#### PAGE TEXT:

****************************************

It’s always a good idea to remind oneself of the positive side of having MS. There are a few posts about the topic in this blog, here and here for example, not to mention references sprinkled throughout my years of posts. (I’m very big on gratitude.)

One of the upsides is the free seminars (free food included, of course) offered by MS organizations and the pharmaceutical companies. There was an excellent breakfast meeting last month where I heard an eye-opening bit of information. The speaker was a physical therapist who has had good success helping people with MS regain lost function, especially with walking. Her treatments leverage the power of neuroplasticity¹ to reprogram the brain to improve function. That, in itself, was worth the price of admission. (OK, the admission was free; it’s just an expression.)

But she said something that had even greater implications for life in general, above and beyond MS therapy, as important as that is. For her therapy to be effective, it’s critically important that the exercises are done correctly. The number of reps and duration are of less importance than correct form. If the exercises are done wrong, our brains will think the wrong way is the right way.

****************************************

#### LIST OF TASKS:
1 – From the blog post about living with MS, print the passage from "But she said" up to and including "the right way.".
2 – Carry on the blog post about living with MS, picking up right after its last sentence.

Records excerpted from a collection
****************************************

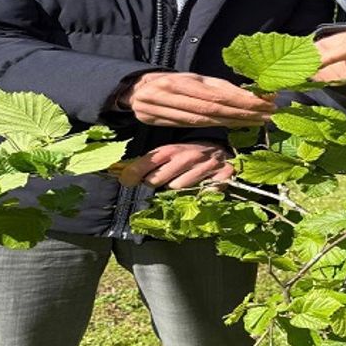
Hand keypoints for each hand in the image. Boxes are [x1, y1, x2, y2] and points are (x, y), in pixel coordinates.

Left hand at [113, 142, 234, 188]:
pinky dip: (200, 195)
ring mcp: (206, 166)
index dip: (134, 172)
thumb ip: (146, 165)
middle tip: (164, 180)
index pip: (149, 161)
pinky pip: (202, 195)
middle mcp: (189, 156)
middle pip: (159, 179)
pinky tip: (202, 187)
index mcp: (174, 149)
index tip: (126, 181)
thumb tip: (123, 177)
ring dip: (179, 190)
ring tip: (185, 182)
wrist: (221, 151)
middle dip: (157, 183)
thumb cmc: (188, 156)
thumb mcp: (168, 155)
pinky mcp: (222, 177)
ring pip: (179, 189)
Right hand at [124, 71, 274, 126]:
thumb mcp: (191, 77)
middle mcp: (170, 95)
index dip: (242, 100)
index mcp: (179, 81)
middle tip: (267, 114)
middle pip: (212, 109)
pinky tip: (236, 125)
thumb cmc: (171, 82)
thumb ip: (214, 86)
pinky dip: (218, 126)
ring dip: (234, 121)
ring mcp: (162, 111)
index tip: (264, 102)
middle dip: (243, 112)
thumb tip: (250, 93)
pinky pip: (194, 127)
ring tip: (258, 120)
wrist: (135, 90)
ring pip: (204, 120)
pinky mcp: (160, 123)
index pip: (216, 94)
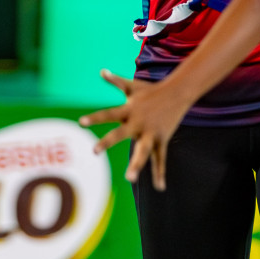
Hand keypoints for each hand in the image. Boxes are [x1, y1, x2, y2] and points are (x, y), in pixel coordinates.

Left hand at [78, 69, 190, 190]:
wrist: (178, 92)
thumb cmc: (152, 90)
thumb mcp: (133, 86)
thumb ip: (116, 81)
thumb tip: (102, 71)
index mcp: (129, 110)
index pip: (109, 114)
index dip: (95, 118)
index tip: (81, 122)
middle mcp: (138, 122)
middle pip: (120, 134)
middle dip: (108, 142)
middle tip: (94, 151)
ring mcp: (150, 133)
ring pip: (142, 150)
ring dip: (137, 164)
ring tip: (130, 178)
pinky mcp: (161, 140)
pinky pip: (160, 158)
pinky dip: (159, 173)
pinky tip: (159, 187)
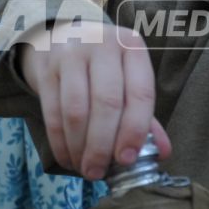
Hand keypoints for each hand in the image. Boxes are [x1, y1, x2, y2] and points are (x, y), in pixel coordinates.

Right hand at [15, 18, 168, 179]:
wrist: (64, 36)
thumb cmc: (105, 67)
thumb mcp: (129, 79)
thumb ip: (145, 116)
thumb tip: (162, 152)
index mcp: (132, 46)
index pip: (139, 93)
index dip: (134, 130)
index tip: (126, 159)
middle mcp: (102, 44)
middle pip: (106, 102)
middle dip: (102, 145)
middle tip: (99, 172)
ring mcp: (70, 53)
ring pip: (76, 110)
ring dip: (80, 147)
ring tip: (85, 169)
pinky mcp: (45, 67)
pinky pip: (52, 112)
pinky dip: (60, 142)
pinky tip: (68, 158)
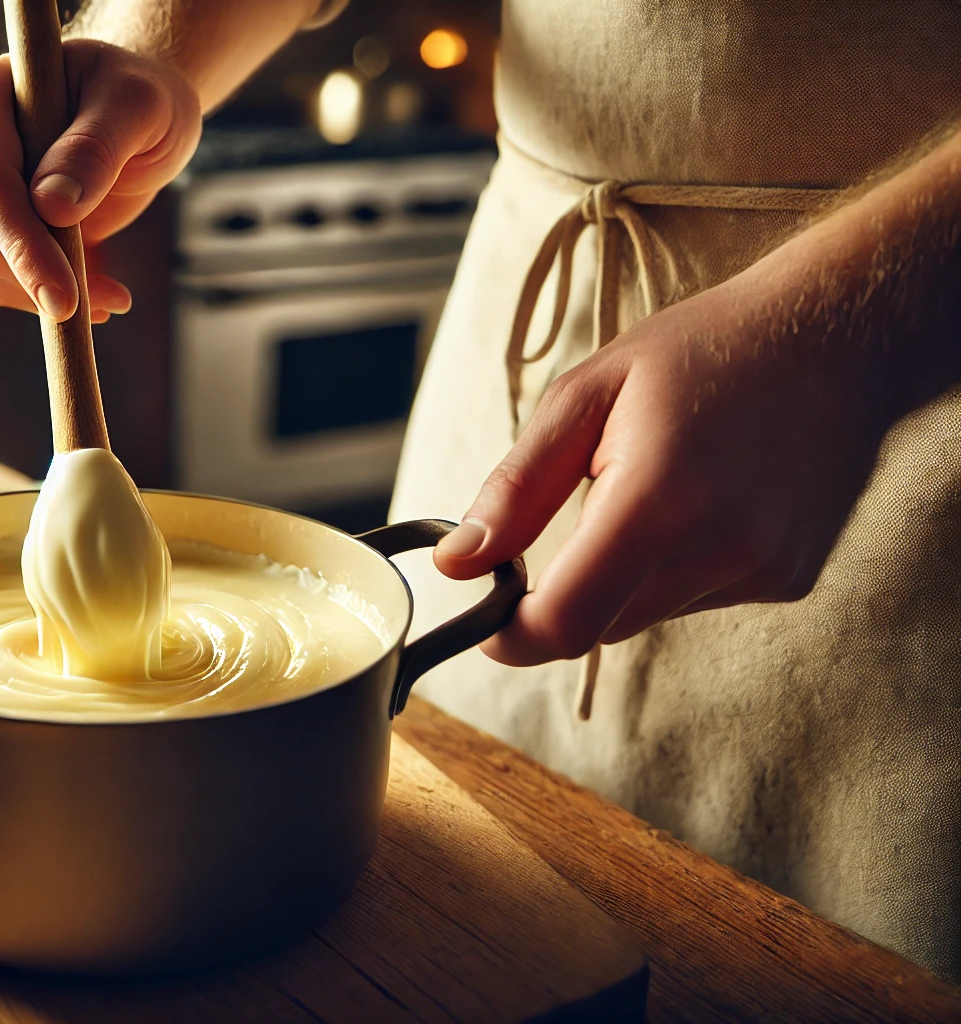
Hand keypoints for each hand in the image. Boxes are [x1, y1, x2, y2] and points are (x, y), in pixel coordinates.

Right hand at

****************************************

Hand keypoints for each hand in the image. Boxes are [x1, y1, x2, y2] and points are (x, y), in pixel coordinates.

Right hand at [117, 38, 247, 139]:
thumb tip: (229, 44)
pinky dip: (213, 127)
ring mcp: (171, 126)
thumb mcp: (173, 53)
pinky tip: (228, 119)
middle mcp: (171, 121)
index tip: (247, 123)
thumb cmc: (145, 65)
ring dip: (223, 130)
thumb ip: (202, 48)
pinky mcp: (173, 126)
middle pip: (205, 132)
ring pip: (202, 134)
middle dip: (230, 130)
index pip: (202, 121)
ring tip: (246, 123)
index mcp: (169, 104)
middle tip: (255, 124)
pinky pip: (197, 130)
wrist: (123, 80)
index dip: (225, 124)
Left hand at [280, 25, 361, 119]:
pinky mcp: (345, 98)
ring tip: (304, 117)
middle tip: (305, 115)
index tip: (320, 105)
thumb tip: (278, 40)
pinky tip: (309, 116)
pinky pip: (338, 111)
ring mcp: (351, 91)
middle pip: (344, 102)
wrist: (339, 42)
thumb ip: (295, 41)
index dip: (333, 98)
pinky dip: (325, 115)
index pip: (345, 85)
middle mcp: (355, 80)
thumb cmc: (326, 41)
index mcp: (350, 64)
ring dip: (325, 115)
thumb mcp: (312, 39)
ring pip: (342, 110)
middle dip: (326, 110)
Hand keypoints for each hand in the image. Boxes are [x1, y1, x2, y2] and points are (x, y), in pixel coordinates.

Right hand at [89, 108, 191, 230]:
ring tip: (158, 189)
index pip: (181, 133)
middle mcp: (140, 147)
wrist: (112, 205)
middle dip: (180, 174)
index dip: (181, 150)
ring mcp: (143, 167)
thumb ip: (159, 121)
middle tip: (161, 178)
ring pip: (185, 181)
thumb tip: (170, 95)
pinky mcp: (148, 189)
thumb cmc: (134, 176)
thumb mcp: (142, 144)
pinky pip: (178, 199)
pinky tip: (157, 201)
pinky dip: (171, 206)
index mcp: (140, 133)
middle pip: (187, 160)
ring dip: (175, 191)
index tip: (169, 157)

****************************************

#### ANSWER LIST:
1 –
But she said something that had even greater implications for life in general, above and beyond MS therapy, as important as that is. For her therapy to be effective, it’s critically important that the exercises are done correctly. The number of reps and duration are of less importance than correct form. If the exercises are done wrong, our brains will think the wrong way is the right way.

2 –
The reason for this, she told her rapt audience, was (to paraphrase):

The brain doesn’t know right from wrong. It determines what is “right” merely by what we repeat.

Simply put, we rewire our brains through repetitive actions. If I continually scratch myself in some unseemly location, that becomes “good” to my brain. If we regularly speak contemptuously of minorities, we program our brains to be bigoted. On the other hand, if we follow the advice of Jesus and make a habit of loving one another through our actions we just might become loving people and make our communities better places.

I thought this was a brilliant new idea. It turns out, however, that philosopher Will Durant, summarizing the thoughts of Aristotle, expressed a similar idea, saying:

We are what we repeatedly do. Excellence, then, is not an act but a habit.

So, we are what we do. The question becomes, What do I do? What do you do? It has long term consequences for you and the people around you.

Something to think about. (I’m very big on thinking.)

¹ If you have MS, it’s in your best interest to look into the research on neuroplasticity. Google “MS and neuroplasticity” and you’ll find a wealth of helpful information, some theoretical and some practical.